Pj Gubernur Jabar Soroti Kasus Korupsi Dana BOS SMAN 10 Bandung

Kepala Sekolah dan Bendahara SMA Negeri 10 Bandung diduga korupsi Dana Operasional Sekolah yang ditengarai mencapai Rp664 juta.

oleh Dikdik Ripaldi diperbarui 28 Jun 2024, 09:00 WIB
Diterbitkan 28 Jun 2024, 09:00 WIB
Bey Machmudin
Pj Gubernur Jawa Barat, Bey Machmudin, saat ditemui wartawan di Gedung Pakuan, Kota Bandung, Rabu, 26 Juni 2024.

Liputan6.com, Bandung - Pemerintah Provinsi Jawa Barat (Jabar) diaku akan turut menyoroti kasus korupsi Bantuan Operasional Sekolah (BOS) di SMA Negeri 10 Bandung.

Pj Gubernur Jawa Barat, Bey Machmudin mengaku, pihaknya akan mengevaluasi pengawasan terhadap sekolah. Melalui evaluasi tersebut, harapannya, celah-celah korupsi dana BOS di lingkungan sekolah akan bisa terdeteksi sehingga dapat dicegah.
*****
▶ **Soal 1**: Menurut kutipan sumber, apa tujuan evaluasi pengawasan terhadap sekolah yang akan dilakukan Pemerintah Provinsi Jawa Barat? Jawab dalam satu hingga tiga kalimat.
Catatan berikut tidak berkaitan dengan kutipan sumber.
*****
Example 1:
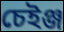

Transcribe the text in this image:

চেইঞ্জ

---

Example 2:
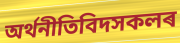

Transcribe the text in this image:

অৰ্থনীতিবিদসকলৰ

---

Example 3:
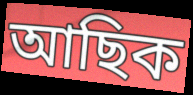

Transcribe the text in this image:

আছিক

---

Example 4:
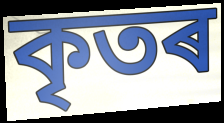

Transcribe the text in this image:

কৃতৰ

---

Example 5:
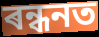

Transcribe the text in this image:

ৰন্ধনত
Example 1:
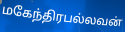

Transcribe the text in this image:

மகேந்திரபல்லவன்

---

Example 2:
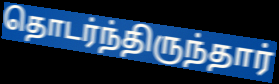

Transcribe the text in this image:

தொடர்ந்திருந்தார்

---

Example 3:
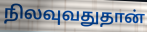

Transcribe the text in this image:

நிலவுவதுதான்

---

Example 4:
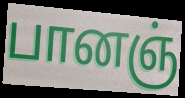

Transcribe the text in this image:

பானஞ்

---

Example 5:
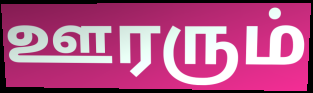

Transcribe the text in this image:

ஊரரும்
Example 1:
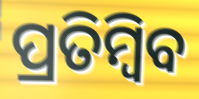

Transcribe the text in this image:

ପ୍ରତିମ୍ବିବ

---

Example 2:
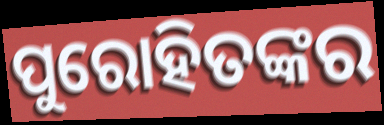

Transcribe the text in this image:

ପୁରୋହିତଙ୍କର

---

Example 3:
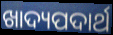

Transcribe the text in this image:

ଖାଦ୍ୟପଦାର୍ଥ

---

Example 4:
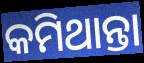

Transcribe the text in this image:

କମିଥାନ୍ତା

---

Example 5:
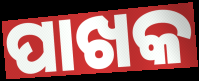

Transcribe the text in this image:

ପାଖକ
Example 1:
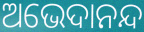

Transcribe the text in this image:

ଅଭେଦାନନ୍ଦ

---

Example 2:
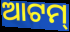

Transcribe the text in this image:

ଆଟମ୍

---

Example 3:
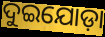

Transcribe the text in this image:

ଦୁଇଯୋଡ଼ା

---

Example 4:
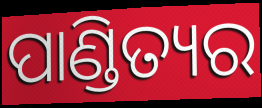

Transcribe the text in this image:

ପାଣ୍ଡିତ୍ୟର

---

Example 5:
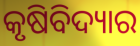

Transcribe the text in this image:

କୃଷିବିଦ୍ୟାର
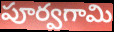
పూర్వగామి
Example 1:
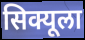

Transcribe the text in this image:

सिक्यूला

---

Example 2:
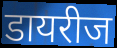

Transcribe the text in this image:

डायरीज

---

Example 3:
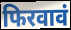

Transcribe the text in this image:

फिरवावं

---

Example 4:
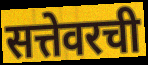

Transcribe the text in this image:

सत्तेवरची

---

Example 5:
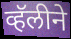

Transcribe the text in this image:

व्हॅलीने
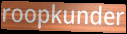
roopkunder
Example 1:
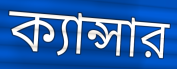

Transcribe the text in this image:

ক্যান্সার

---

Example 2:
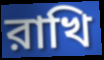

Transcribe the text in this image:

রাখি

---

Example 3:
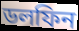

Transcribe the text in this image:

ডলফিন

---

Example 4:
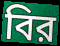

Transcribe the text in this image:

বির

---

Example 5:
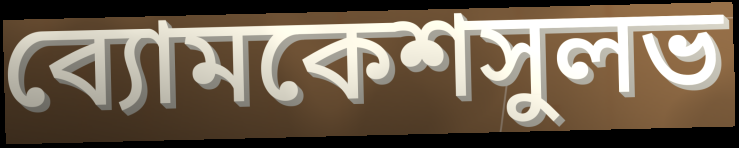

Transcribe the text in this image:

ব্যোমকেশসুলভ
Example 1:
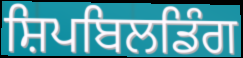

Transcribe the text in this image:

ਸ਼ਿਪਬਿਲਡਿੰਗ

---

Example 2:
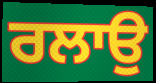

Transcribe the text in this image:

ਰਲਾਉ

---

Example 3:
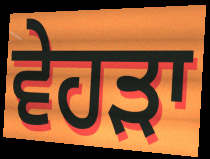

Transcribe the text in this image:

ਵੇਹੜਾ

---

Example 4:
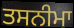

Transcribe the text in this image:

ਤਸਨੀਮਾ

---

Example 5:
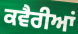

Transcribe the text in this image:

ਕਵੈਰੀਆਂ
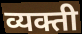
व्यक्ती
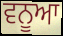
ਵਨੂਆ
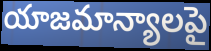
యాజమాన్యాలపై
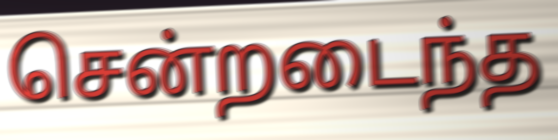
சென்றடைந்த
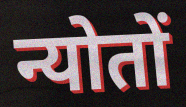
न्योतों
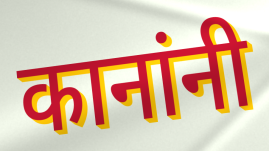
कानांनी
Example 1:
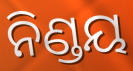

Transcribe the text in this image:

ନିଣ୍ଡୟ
*****
▶ **Soal 2**: Nyatakan baris-baris catatan sebagai daftar JSON berisi string, satu string untuk setiap baris, mulai dari awal catatan dan berakhir pada baris yang memuat "ଖାଦ୍ୟପଦାର୍ଥ", termasuk baris itu sendiri. Lewati baris kosong dan jangan sertakan gambar.

▶ **Jawaban 1**: Evaluasi pengawasan terhadap sekolah diharapkan membuat celah-celah korupsi dana BOS di lingkungan sekolah dapat terdeteksi sehingga dapat dicegah. Harapan ini disampaikan oleh Pj Gubernur Jawa Barat, Bey Machmudin.

▶ **Jawaban 2**:
[
  "Example 1:",
  "Transcribe the text in this image:",
  "চেইঞ্জ",
  "---",
  "Example 2:",
  "Transcribe the text in this image:",
  "অৰ্থনীতিবিদসকলৰ",
  "---",
  "Example 3:",
  "Transcribe the text in this image:",
  "আছিক",
  "---",
  "Example 4:",
  "Transcribe the text in this image:",
  "কৃতৰ",
  "---",
  "Example 5:",
  "Transcribe the text in this image:",
  "ৰন্ধনত",
  "Example 1:",
  "Transcribe the text in this image:",
  "மகேந்திரபல்லவன்",
  "---",
  "Example 2:",
  "Transcribe the text in this image:",
  "தொடர்ந்திருந்தார்",
  "---",
  "Example 3:",
  "Transcribe the text in this image:",
  "நிலவுவதுதான்",
  "---",
  "Example 4:",
  "Transcribe the text in this image:",
  "பானஞ்",
  "---",
  "Example 5:",
  "Transcribe the text in this image:",
  "ஊரரும்",
  "Example 1:",
  "Transcribe the text in this image:",
  "ପ୍ରତିମ୍ବିବ",
  "---",
  "Example 2:",
  "Transcribe the text in this image:",
  "ପୁରୋହିତଙ୍କର",
  "---",
  "Example 3:",
  "Transcribe the text in this image:",
  "ଖାଦ୍ୟପଦାର୍ଥ"
]